AWS Support: https://aws.amazon.com/blogs/machine-learning/deploying-pytorch-models-for-inference-at-scale-using-torchserve/
In the above image we can see two gray boxes are added, they are TorchServe GRPC predictor backend client (TorchGrpcPredictorBackend) and TrochServe server. The TorchGrpcPredictorBackend response to download model files and send prediction requests to the TorchServe container.
TorchServe is a tool built by the PyTorch team for serving PyTorch models (eager mode or torch scripted). TorchServe runs as a blackbox, and it provides HTTP and gRPC interfaces for model prediction and internal resource management. The above figure visualizes the workflow for how we use TorchServe in this sample.
Minimalistic Design Without Need For Frontend And Backend Services
A TorchServe server is composed of three components: frontend, backend and model store. Frontend handles the request/response of TorchServe. It also manages the life cycles of the models. Backend is actually a list of model Workers, these workers are responsible for running the actual inference on the models. Model Store is a directory in which all the
loadable models exist, it can be a cloud storage folder or local host folder.
The figure above draws two workflows: model inference and model management.
For model inference, first, the user sends a prediction request to the inference endpoint for a model,
such as /predictions/{model_name}/{version}; next, the inference request gets routed to
one of the worker processes which already loaded the model. Then, the worker process will
read model files from the Model store and let the model handler load the model, pre-process
input data and run the model to get a prediction result.
For model management, a model needs to be registered before users can access it. This
is done by using the management api.

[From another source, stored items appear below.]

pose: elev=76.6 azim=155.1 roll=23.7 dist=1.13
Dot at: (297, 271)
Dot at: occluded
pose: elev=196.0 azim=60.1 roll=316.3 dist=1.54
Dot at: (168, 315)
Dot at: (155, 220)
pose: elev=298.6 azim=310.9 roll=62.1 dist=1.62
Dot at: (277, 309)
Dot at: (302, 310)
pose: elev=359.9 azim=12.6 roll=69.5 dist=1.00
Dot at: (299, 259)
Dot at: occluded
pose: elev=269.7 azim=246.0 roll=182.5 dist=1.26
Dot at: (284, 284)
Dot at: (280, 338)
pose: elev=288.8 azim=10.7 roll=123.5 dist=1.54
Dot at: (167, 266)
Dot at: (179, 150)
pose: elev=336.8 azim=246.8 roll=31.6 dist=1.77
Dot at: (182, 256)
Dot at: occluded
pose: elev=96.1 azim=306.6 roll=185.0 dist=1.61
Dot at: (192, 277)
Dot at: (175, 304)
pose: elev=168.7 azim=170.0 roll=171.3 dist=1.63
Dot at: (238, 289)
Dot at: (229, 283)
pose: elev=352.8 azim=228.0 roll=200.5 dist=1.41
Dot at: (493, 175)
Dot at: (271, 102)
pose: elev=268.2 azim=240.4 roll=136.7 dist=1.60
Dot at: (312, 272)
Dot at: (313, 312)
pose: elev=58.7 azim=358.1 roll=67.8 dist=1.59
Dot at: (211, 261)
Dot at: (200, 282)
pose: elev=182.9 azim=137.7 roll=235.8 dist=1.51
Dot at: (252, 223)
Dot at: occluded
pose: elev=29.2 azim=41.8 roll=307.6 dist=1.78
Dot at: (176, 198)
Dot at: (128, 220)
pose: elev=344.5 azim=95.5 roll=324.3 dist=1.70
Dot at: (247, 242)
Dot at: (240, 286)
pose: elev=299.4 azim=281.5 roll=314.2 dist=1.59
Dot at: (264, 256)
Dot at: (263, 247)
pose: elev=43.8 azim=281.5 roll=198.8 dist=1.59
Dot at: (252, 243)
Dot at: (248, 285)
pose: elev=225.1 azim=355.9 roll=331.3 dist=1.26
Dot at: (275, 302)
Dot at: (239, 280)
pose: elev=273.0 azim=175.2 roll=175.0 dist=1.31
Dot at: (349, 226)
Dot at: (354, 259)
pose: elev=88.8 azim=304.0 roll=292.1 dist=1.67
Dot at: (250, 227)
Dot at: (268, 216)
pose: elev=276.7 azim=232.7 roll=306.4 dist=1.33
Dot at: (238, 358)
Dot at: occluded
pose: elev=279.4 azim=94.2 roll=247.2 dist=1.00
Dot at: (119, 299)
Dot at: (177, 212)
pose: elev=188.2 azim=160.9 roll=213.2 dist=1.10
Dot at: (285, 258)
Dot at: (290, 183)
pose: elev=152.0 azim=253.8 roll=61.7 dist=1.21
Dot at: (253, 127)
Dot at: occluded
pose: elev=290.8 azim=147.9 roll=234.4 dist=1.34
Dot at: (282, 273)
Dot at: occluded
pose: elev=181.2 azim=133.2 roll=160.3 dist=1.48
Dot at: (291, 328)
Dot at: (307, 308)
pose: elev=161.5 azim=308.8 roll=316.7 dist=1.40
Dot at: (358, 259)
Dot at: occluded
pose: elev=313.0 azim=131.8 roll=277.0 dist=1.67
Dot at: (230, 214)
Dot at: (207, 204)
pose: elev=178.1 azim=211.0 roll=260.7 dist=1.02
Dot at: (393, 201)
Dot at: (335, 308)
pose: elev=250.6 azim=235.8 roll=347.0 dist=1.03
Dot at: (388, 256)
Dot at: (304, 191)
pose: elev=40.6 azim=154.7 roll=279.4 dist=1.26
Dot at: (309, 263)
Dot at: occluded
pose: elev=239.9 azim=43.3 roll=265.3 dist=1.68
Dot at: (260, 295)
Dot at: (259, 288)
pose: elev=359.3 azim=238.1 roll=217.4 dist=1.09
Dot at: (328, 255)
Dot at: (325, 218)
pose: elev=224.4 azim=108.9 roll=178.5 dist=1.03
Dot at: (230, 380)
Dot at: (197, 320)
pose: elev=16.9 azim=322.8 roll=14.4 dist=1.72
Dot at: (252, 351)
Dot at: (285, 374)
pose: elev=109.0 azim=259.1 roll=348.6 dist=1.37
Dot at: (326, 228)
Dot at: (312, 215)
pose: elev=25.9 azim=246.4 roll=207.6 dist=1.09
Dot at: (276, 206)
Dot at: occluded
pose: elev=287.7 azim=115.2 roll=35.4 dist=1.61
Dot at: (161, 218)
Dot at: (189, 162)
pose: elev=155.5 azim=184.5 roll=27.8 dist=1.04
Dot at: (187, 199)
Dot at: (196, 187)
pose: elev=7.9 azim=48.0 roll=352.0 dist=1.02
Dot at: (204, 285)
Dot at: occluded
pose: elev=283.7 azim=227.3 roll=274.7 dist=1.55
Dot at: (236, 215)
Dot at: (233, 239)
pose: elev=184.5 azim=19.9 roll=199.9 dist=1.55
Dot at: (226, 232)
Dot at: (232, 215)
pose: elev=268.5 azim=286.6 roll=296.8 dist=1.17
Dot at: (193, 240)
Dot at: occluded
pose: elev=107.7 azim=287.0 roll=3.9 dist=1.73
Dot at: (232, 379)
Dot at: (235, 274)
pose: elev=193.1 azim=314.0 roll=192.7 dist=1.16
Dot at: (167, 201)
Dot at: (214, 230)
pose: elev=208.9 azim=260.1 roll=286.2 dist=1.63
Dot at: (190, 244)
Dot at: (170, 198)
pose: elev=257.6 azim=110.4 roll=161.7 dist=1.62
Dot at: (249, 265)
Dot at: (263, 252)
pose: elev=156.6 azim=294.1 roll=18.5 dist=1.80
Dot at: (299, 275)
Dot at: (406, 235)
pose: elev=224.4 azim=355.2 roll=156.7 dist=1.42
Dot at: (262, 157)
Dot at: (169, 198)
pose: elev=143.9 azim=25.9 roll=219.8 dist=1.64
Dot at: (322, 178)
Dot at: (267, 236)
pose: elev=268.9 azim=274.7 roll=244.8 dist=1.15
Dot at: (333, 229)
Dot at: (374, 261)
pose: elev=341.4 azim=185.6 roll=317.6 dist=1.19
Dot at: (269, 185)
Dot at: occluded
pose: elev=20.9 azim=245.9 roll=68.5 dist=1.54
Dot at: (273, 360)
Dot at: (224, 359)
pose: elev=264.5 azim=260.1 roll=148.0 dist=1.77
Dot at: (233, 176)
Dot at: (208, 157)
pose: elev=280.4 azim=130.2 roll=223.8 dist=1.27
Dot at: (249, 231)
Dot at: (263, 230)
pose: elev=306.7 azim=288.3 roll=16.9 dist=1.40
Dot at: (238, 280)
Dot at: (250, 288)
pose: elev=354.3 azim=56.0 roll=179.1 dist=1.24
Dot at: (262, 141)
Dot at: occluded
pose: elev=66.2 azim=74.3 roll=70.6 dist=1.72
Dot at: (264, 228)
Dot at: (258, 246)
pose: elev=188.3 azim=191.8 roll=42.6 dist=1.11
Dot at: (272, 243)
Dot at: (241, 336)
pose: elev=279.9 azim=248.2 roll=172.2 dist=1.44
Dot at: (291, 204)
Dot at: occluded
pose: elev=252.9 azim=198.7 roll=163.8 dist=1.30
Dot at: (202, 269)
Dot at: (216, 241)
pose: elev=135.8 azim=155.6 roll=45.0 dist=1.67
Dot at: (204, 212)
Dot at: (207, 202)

We can also scale up and down the worker process
count for a model. We will see an example in the sample usage section below.
Features
- Can serve multiple models, or multiple versions of the same model.
- Unified gRPC and HTTP endpoints for model inference.
- Support batching prediction request and performance tuning.
- Support workflow to compose Pytorch models and Python functions in sequential and parallel pipelines.
- Provide management api to register/unregister model and scale up/down workers.
- Model versioning for A/B testing and experimentation.